Because fetal growth is primarily regulated by insulin and IGF-I(14), it is likely that growth retardation in IUGR fetuses is mediated by the disruption of one or both of these factors. From SS mRNA measurements, it is tempting to speculate that during the postnatal phase, when growth is under the control of the GH axis, growth retardation in IUGR rats is caused by increased activity of the hypothalamic SS neurons that regulate GH secretion. However, despite the fact that IUGR rats exhibited postnatal growth failure, their serum levels of IGF-I increased throughout development and in adults were indistinguishable from control values. These observations suggest that GH secretion was normal in IUGR rats, not withstanding the alteration in SS neurons that was caused by prenatal malnutrition. This conclusion is also supported by our earlier observation that IUGR animals display normal GH levels(23). Therefore, it appears that within the GH axis of IUGR rats, compensatory mechanisms counteract increased SS activity to maintain normal IGF-I secretion. One of the most likely candidates for effecting this compensation is the diametric partner of SS, GHRH. Whether increased GHRH activity (which would stimulate GH and consequently IGF-I secretion) accompanies IUGR remains to be determined.

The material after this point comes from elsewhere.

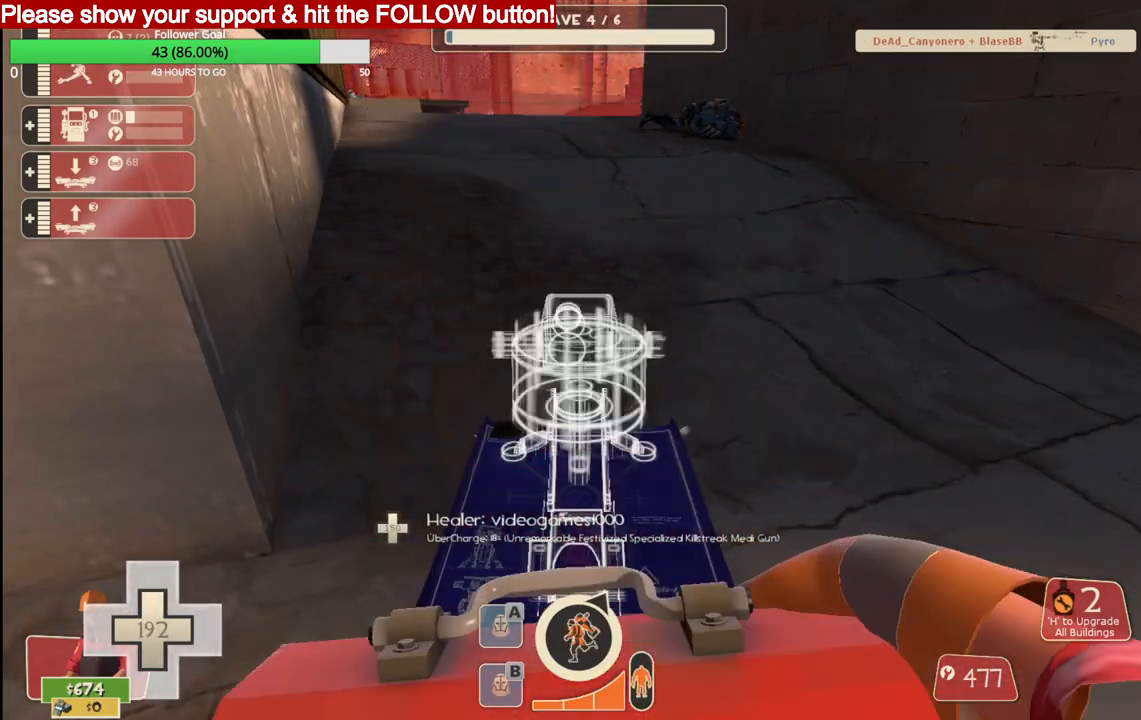
{"buttons": [], "left_stick": "up-left", "right_stick": "center", "events": [[100, "left_stick", "down-left"], [200, "right_stick", "left"], [417, "left_stick", "up-left"], [450, "right_stick", "center"]]}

If serum IGF-I levels (and by inference GH levels) are normal in adult rats that experienced perinatal FR, why do these animals display persistent growth retardation? One plausible explanation, at least for IUGR rats, is that because these animals are small at birth, they require higher than normal GH levels to stimulate catch-up growth, but they are prevented from attaining high GH secretion rates owing to increased SS activity. An alternative explanation that would apply to both models of perinatal growth restriction is that this treatment reduces the efficacy of IGF-I. For example, perinatal malnutrition could increase the production of IGF-I inhibiting factors (e.g. binding proteins) or decrease the expression of IGF-I receptors. Similar reasoning has been used to explain corticoid-related growth failure(24). Finally, it is possible that at least part of the growth retardation in these experimental models is the result of factors that are unrelated to the GH axis. For example, the thyroid axis also plays an important role in postnatal growth(25). Because TSH secretion is inhibited by SS(26, 27), it is possible that increased SS expression after IUGR causes a suppression of the thyroid axis that results in a reduced rate of growth. Clearly, additional studies will be required to ferret out the multifactorial etiology of sustained growth retardation that follows perinatal malnutrition.

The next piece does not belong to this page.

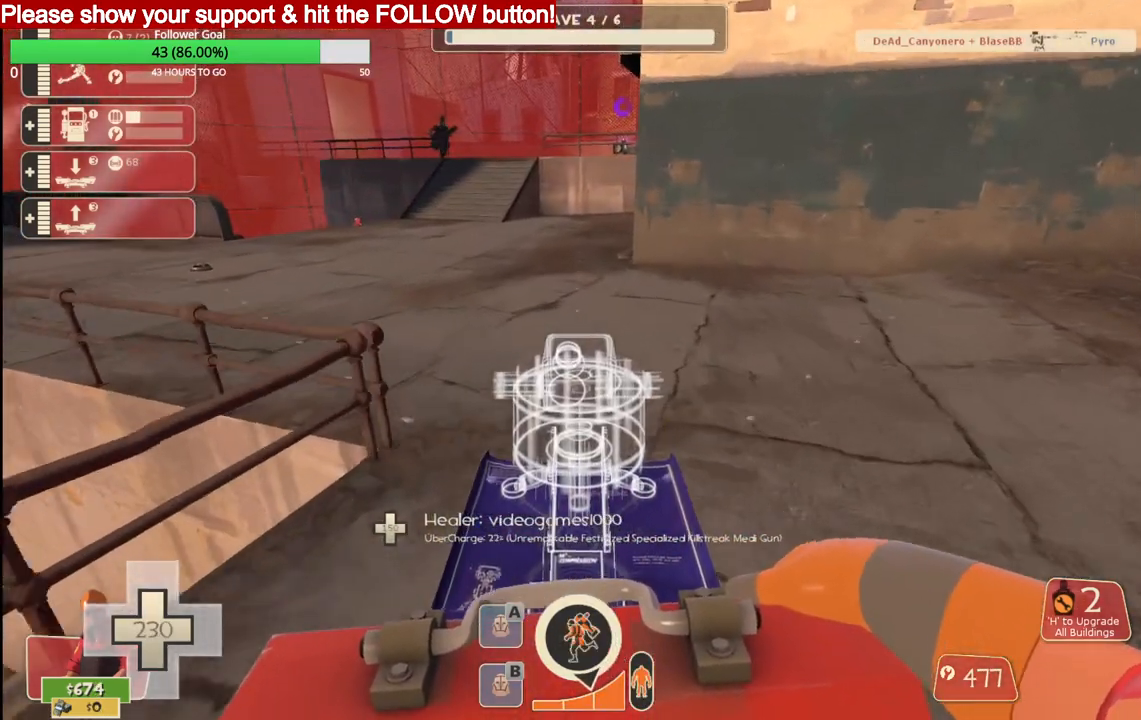
{"buttons": [], "left_stick": "up", "right_stick": "center", "events": []}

In summary, we have shown that rats that experience either experimentally induced IUGR or early postnatal FR show growth retardation that extends into adulthood. After intrauterine malnutrition, juvenile and adult rats have significantly increased levels of SS mRNA in the hypothalamic PeN. In contrast to intrauterine malnutrition, early postnatal FR also increases the expression of SS mRNA, but only during the period of FR. In both models of growth retardation, IGF-I levels were not affected by the treatment. These observations suggest that nutritional stress during a critical developmental window produces a persistent and potentially irreversible alteration in the activity of the hypothalamic-pituitary axis.